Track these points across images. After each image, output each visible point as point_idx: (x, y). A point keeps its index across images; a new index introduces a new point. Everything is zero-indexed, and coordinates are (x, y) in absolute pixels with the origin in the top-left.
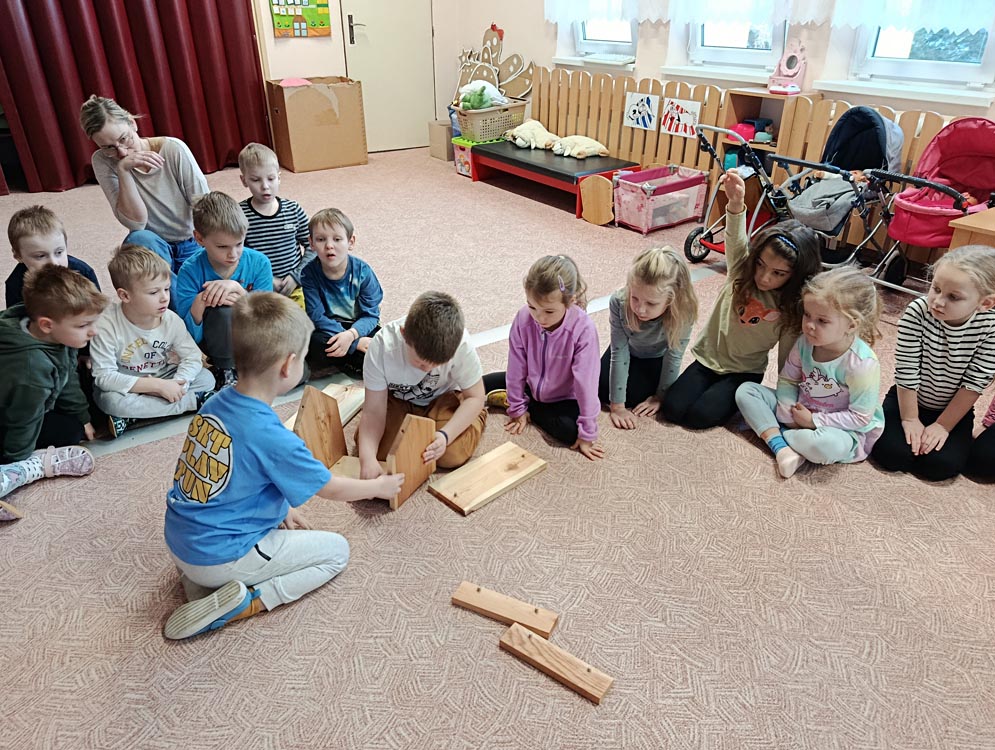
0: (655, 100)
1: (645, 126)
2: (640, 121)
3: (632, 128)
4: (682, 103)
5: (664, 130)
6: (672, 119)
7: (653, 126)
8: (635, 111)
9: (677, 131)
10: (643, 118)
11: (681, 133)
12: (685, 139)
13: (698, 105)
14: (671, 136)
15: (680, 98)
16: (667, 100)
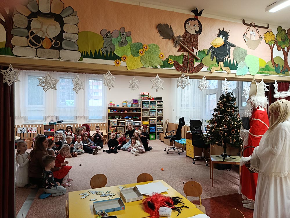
0: (25, 129)
1: (23, 132)
2: (22, 132)
3: (20, 134)
4: (32, 128)
5: (28, 132)
6: (30, 131)
7: (26, 132)
8: (20, 131)
9: (32, 132)
10: (23, 131)
11: (33, 132)
12: (34, 133)
13: (36, 128)
14: (31, 133)
15: (32, 127)
16: (28, 128)
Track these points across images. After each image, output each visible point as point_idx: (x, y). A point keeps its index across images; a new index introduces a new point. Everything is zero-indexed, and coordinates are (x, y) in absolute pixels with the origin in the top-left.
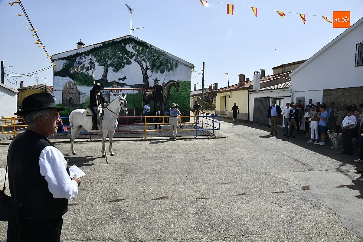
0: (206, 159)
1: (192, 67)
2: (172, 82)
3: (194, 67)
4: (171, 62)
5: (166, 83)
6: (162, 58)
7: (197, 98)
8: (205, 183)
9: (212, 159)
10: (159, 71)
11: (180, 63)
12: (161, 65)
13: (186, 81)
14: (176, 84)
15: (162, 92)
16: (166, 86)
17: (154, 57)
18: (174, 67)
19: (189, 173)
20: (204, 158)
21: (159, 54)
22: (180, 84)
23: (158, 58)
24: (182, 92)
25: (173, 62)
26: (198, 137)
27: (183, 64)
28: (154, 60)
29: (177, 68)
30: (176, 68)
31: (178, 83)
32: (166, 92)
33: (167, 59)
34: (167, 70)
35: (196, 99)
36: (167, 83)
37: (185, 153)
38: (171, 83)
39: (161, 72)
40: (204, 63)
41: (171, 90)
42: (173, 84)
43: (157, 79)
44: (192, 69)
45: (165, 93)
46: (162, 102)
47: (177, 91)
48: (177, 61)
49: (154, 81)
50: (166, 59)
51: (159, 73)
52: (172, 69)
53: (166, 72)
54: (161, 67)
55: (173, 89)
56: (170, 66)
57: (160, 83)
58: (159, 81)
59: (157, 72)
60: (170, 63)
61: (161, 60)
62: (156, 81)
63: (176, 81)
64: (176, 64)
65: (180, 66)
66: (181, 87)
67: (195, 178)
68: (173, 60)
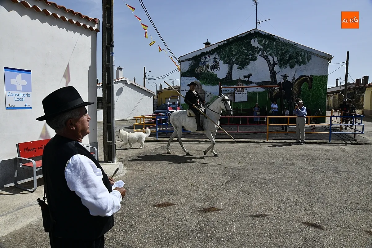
0: (336, 171)
1: (329, 58)
2: (304, 77)
3: (331, 58)
4: (303, 54)
5: (296, 78)
6: (291, 51)
7: (339, 95)
8: (327, 204)
9: (345, 172)
10: (288, 65)
11: (313, 55)
12: (290, 58)
13: (321, 75)
14: (308, 79)
15: (292, 89)
16: (297, 83)
17: (282, 50)
18: (306, 60)
19: (308, 187)
20: (333, 169)
21: (288, 47)
22: (314, 80)
23: (286, 52)
24: (316, 88)
25: (305, 54)
26: (332, 141)
27: (317, 55)
28: (282, 54)
29: (310, 61)
30: (308, 61)
31: (311, 78)
32: (297, 89)
33: (298, 51)
34: (297, 63)
35: (337, 96)
36: (298, 79)
37: (310, 161)
38: (302, 78)
39: (290, 67)
40: (348, 53)
41: (302, 86)
42: (305, 80)
43: (286, 75)
44: (329, 61)
45: (295, 90)
46: (292, 100)
47: (310, 87)
48: (310, 52)
49: (283, 76)
50: (296, 51)
51: (288, 68)
52: (303, 62)
53: (296, 66)
54: (291, 61)
55: (304, 86)
56: (302, 59)
57: (290, 79)
58: (288, 76)
59: (286, 67)
60: (301, 56)
61: (290, 53)
62: (285, 77)
63: (308, 76)
64: (308, 56)
65: (313, 58)
66: (315, 83)
67: (314, 195)
68: (305, 52)
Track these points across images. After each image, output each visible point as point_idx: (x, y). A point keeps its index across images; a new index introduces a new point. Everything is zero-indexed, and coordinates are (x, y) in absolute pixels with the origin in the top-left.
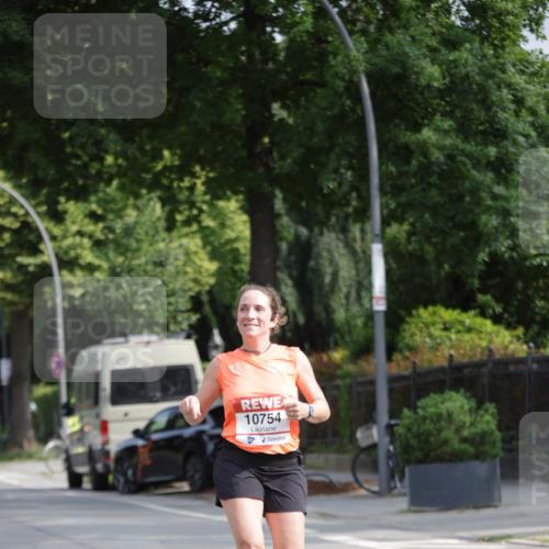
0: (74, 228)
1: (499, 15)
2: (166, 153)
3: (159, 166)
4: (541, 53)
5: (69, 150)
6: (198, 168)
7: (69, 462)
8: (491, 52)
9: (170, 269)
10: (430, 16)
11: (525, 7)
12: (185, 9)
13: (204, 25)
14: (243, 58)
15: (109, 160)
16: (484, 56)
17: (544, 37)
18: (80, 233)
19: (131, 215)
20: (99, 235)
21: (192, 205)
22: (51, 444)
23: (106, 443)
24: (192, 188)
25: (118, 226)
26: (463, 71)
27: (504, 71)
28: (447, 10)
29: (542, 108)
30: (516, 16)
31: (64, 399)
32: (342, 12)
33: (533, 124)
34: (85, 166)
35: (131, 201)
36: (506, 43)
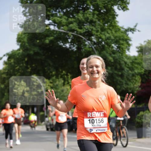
0: (47, 85)
1: (122, 49)
2: (64, 72)
3: (62, 74)
4: (129, 55)
5: (46, 71)
6: (69, 74)
7: (47, 126)
8: (120, 55)
9: (64, 92)
10: (110, 48)
11: (127, 47)
12: (67, 47)
13: (70, 49)
14: (77, 55)
15: (54, 73)
16: (120, 56)
17: (129, 52)
18: (49, 86)
19: (57, 82)
20: (52, 86)
21: (68, 81)
22: (43, 123)
23: (53, 123)
24: (68, 78)
25: (55, 84)
26: (116, 58)
27: (123, 58)
28: (113, 47)
29: (130, 64)
30: (125, 49)
31: (45, 114)
32: (95, 47)
33: (128, 67)
34: (49, 74)
35: (57, 80)
36: (123, 53)
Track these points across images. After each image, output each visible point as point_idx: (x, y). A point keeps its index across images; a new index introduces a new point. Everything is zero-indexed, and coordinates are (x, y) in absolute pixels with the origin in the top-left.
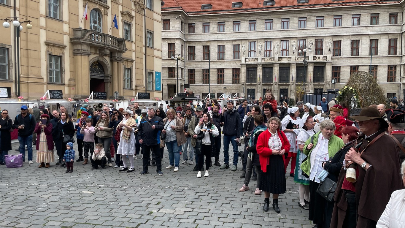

______

### Task requirements
Put every line of the listing above into a numbered list, leaving out blank lines and omitting the pictures.

### Solution to this exercise
1. Track these points across images. After each image, output each visible point as point_idx: (x, y). A point keeps its index across images; a new index introduces a new point. Everything is zero-indexed, and coordinates are (x, y) in absolute pixels with the origin in the top-left.
2. 0: (655, 100)
3. 1: (645, 126)
4. 2: (640, 121)
5. 3: (632, 128)
6. 4: (682, 103)
7. 5: (664, 130)
8. 6: (672, 119)
9. 7: (653, 126)
10. 8: (635, 111)
11. 9: (677, 131)
12. 10: (643, 118)
13. 11: (681, 133)
14. 12: (685, 139)
15. 13: (698, 105)
16. 14: (671, 136)
17. 15: (680, 98)
18. 16: (667, 100)
19. 0: (25, 129)
20. 1: (23, 132)
21. 2: (22, 132)
22. 3: (20, 134)
23. 4: (32, 128)
24. 5: (28, 132)
25. 6: (30, 131)
26. 7: (26, 132)
27. 8: (20, 131)
28. 9: (32, 132)
29. 10: (23, 131)
30. 11: (33, 132)
31. 12: (34, 133)
32. 13: (36, 128)
33. 14: (31, 133)
34. 15: (32, 127)
35. 16: (28, 128)
36. Track these points across images. After each image, output each visible point as point_idx: (x, y). A point keeps its index across images; a new index introduces a new point. Everything is zero-indexed, and coordinates are (x, y) in absolute pixels with the origin in the top-left.
37. 0: (206, 159)
38. 1: (192, 67)
39. 2: (172, 82)
40. 3: (194, 67)
41. 4: (171, 62)
42. 5: (166, 83)
43. 6: (162, 58)
44. 7: (197, 98)
45. 8: (205, 183)
46. 9: (212, 159)
47. 10: (159, 71)
48. 11: (180, 63)
49. 12: (161, 65)
50. 13: (186, 81)
51. 14: (176, 84)
52. 15: (162, 92)
53. 16: (166, 86)
54. 17: (154, 57)
55. 18: (174, 67)
56. 19: (189, 173)
57. 20: (204, 158)
58. 21: (159, 54)
59. 22: (180, 84)
60. 23: (158, 58)
61. 24: (182, 92)
62. 25: (173, 62)
63. 26: (198, 137)
64. 27: (183, 64)
65. 28: (154, 60)
66. 29: (177, 68)
67. 30: (176, 68)
68. 31: (178, 83)
69. 32: (166, 92)
70. 33: (167, 59)
71. 34: (167, 70)
72. 35: (196, 99)
73. 36: (167, 83)
74. 37: (185, 153)
75. 38: (171, 83)
76. 39: (161, 72)
77. 40: (204, 63)
78. 41: (171, 90)
79. 42: (173, 84)
80. 43: (157, 79)
81. 44: (192, 69)
82. 45: (165, 93)
83. 46: (162, 102)
84. 47: (177, 91)
85. 48: (177, 61)
86. 49: (154, 81)
87. 50: (166, 59)
88. 51: (159, 73)
89. 52: (172, 69)
90. 53: (166, 72)
91. 54: (161, 67)
92. 55: (173, 89)
93. 56: (170, 66)
94. 57: (160, 83)
95. 58: (159, 81)
96. 59: (157, 72)
97. 60: (170, 63)
98. 61: (161, 60)
99. 62: (156, 81)
100. 63: (176, 81)
101. 64: (176, 64)
102. 65: (180, 66)
103. 66: (181, 87)
104. 67: (195, 178)
105. 68: (173, 60)
106. 0: (336, 171)
107. 1: (329, 58)
108. 2: (304, 77)
109. 3: (331, 58)
110. 4: (303, 54)
111. 5: (296, 78)
112. 6: (291, 51)
113. 7: (339, 95)
114. 8: (327, 204)
115. 9: (345, 172)
116. 10: (288, 65)
117. 11: (313, 55)
118. 12: (290, 58)
119. 13: (321, 75)
120. 14: (308, 79)
121. 15: (292, 89)
122. 16: (297, 83)
123. 17: (282, 50)
124. 18: (306, 60)
125. 19: (308, 187)
126. 20: (333, 169)
127. 21: (288, 47)
128. 22: (314, 80)
129. 23: (286, 52)
130. 24: (316, 88)
131. 25: (305, 54)
132. 26: (332, 141)
133. 27: (317, 55)
134. 28: (282, 54)
135. 29: (310, 61)
136. 30: (308, 61)
137. 31: (311, 78)
138. 32: (297, 89)
139. 33: (298, 51)
140. 34: (297, 63)
141. 35: (337, 96)
142. 36: (298, 79)
143. 37: (310, 161)
144. 38: (302, 78)
145. 39: (290, 67)
146. 40: (348, 53)
147. 41: (302, 86)
148. 42: (305, 80)
149. 43: (286, 75)
150. 44: (329, 61)
151. 45: (295, 90)
152. 46: (292, 100)
153. 47: (310, 87)
154. 48: (310, 52)
155. 49: (283, 76)
156. 50: (296, 51)
157. 51: (288, 68)
158. 52: (303, 62)
159. 53: (296, 66)
160. 54: (291, 61)
161. 55: (304, 86)
162. 56: (302, 59)
163. 57: (290, 79)
164. 58: (288, 76)
165. 59: (286, 67)
166. 60: (301, 56)
167. 61: (290, 53)
168. 62: (285, 77)
169. 63: (308, 76)
170. 64: (308, 56)
171. 65: (313, 58)
172. 66: (315, 83)
173. 67: (314, 195)
174. 68: (305, 52)
175. Track these points across images. After each image, output each visible point as point_idx: (x, y). A point keeps its index across images; a new index introduces a new point. Everything is zero-indexed, and coordinates are (x, y) in absolute pixels with the origin in the top-left.
176. 0: (74, 228)
177. 1: (499, 15)
178. 2: (166, 153)
179. 3: (159, 166)
180. 4: (541, 53)
181. 5: (69, 150)
182. 6: (198, 168)
183. 7: (69, 462)
184. 8: (491, 52)
185. 9: (170, 269)
186. 10: (430, 16)
187. 11: (525, 7)
188. 12: (185, 9)
189. 13: (204, 25)
190. 14: (243, 58)
191. 15: (109, 160)
192. 16: (484, 56)
193. 17: (544, 37)
194. 18: (80, 233)
195. 19: (131, 215)
196. 20: (99, 235)
197. 21: (192, 205)
198. 22: (51, 444)
199. 23: (106, 443)
200. 24: (192, 188)
201. 25: (118, 226)
202. 26: (463, 71)
203. 27: (504, 71)
204. 28: (447, 10)
205. 29: (542, 108)
206. 30: (516, 16)
207. 31: (64, 399)
208. 32: (342, 12)
209. 33: (533, 124)
210. 34: (85, 166)
211. 35: (131, 201)
212. 36: (506, 43)
213. 0: (47, 85)
214. 1: (122, 49)
215. 2: (64, 72)
216. 3: (62, 74)
217. 4: (129, 55)
218. 5: (46, 71)
219. 6: (69, 74)
220. 7: (47, 126)
221. 8: (120, 55)
222. 9: (64, 92)
223. 10: (110, 48)
224. 11: (127, 47)
225. 12: (67, 47)
226. 13: (70, 49)
227. 14: (77, 55)
228. 15: (54, 73)
229. 16: (120, 56)
230. 17: (129, 52)
231. 18: (49, 86)
232. 19: (57, 82)
233. 20: (52, 86)
234. 21: (68, 81)
235. 22: (43, 123)
236. 23: (53, 123)
237. 24: (68, 78)
238. 25: (55, 84)
239. 26: (116, 58)
240. 27: (123, 58)
241. 28: (113, 47)
242. 29: (130, 64)
243. 30: (125, 49)
244. 31: (45, 114)
245. 32: (95, 47)
246. 33: (128, 67)
247. 34: (49, 74)
248. 35: (57, 80)
249. 36: (123, 53)
250. Track these points across images. After each image, output each visible point as point_idx: (x, y). A point keeps its index across images; a new index introduces a new point. Everything is zero-indexed, and coordinates are (x, y) in absolute pixels with the origin in the top-left.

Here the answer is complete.